Kevin Drum, Mother Jones
Wisconsin Is Really About Plutocracy
Kevin Drum explains that you have to understand two crucial things about American politics:
First, income inequality has grown dramatically since the mid-'70s—far more in the US than in most advanced countries—and the gap is only partly related to college grads outperforming high-school grads. Rather, the bulk of our growing inequality has been a product of skyrocketing incomes among the richest 1 percent and—even more dramatically—among the top 0.1 percent. It has, in other words, been CEOs and Wall Street traders at the very tippy-top who are hoovering up vast sums of money from everyone, even those who by ordinary standards are pretty well off. [Mother Jones]
Second, American politicians don't care much about voters with moderate incomes.
Drum cites a study conducted in the early nineties by Princeton political scientist Larry Bartels where he studied the voting behavior of US Senators. It should come as no surprise that our elected officials respond far more kindly to the desires of monied interests.
Bartels also found that Republicans don't respond at all to the desires of voters with modest incomes. Maybe that's not a surprise, either. But this should be: Bartels found that Democratic senators don't respond to the desires of these voters, either. At all. [Mother Jones]
It doesn't take a genius to come to the inescapable conclusion that if our leaders are more concerned about the well-being of the wealthy that they will enact legislation that benefits the wealthy.
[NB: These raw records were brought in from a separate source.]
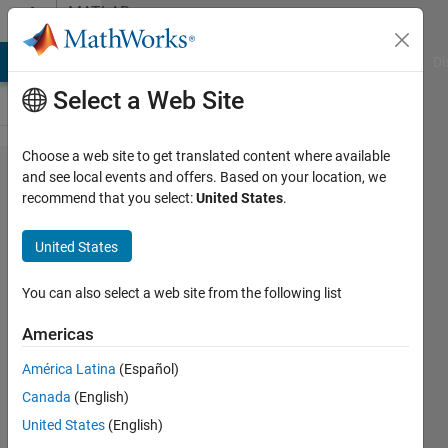
Skip to content
MATLAB
Answers
MATLAB Answers
File Exchange
Cody
AI Chat Playground
Di
Select a Web Site
Choose a web site to get translated content where available
How to
and see local events and offers. Based on your location, we
recommend that you select:
United States
.
change
the unit of
United States
magnitude
from DB
You can also select a web site from the following list
to m/s2 in
Americas
stft plot ?
América Latina
(Español)
Canada
(English)
naresh
United States
(English)
bhimchand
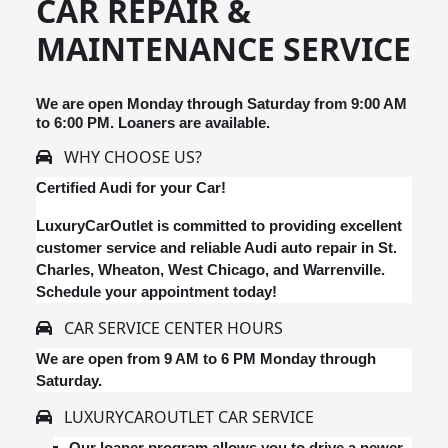
CAR REPAIR &
MAINTENANCE SERVICE
We are open Monday through Saturday from 9:00 AM
to 6:00 PM. Loaners are available.
WHY CHOOSE US?
Certified Audi for your Car!
LuxuryCarOutlet is committed to providing excellent
customer service and reliable Audi auto repair in St.
Charles, Wheaton, West Chicago, and Warrenville.
Schedule your appointment today!
CAR SERVICE CENTER HOURS
We are open from 9 AM to 6 PM Monday through
Saturday.
LUXURYCAROUTLET CAR SERVICE
Our loaner program allows you to drive a newer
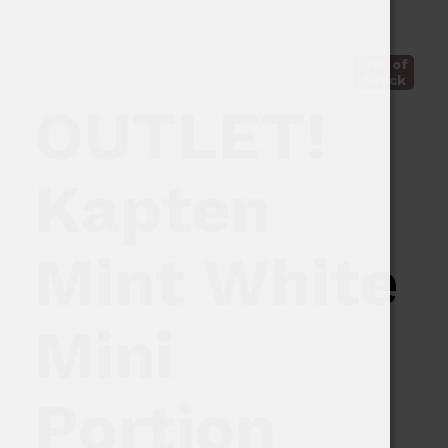
Out of
Stock
OUTLET!
Kapten
Mint White
Mini
Portion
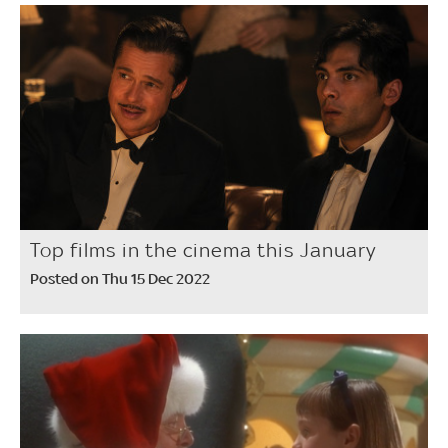
Top films in the cinema this January
Posted on Thu 15 Dec 2022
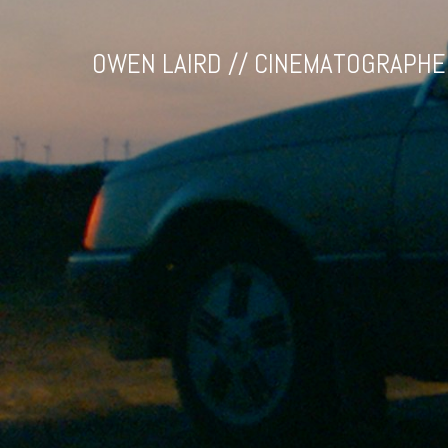
OWEN LAIRD // CINEMATOGRAPHE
This reality creates a problem for everyone else.
Drum concludes with this prescient thought:
First and foremost, it's an economic problem because it's siphoned vast sums of money from the pockets of most Americans into those of the ultrawealthy. At the same time, relentless concentration of wealth and power among the rich is deeply corrosive in a democracy, and this makes it a profoundly political problem as well.
As long as 50% of our citizenry are gullible enough to continue voting against their interests in the mistaken belief that they too can achieve the kind of wealth they fantasize about in their daydreams, our politicians will continue to enact legislation that benefit the 1% of the population who bankrolls our so-called "democracy".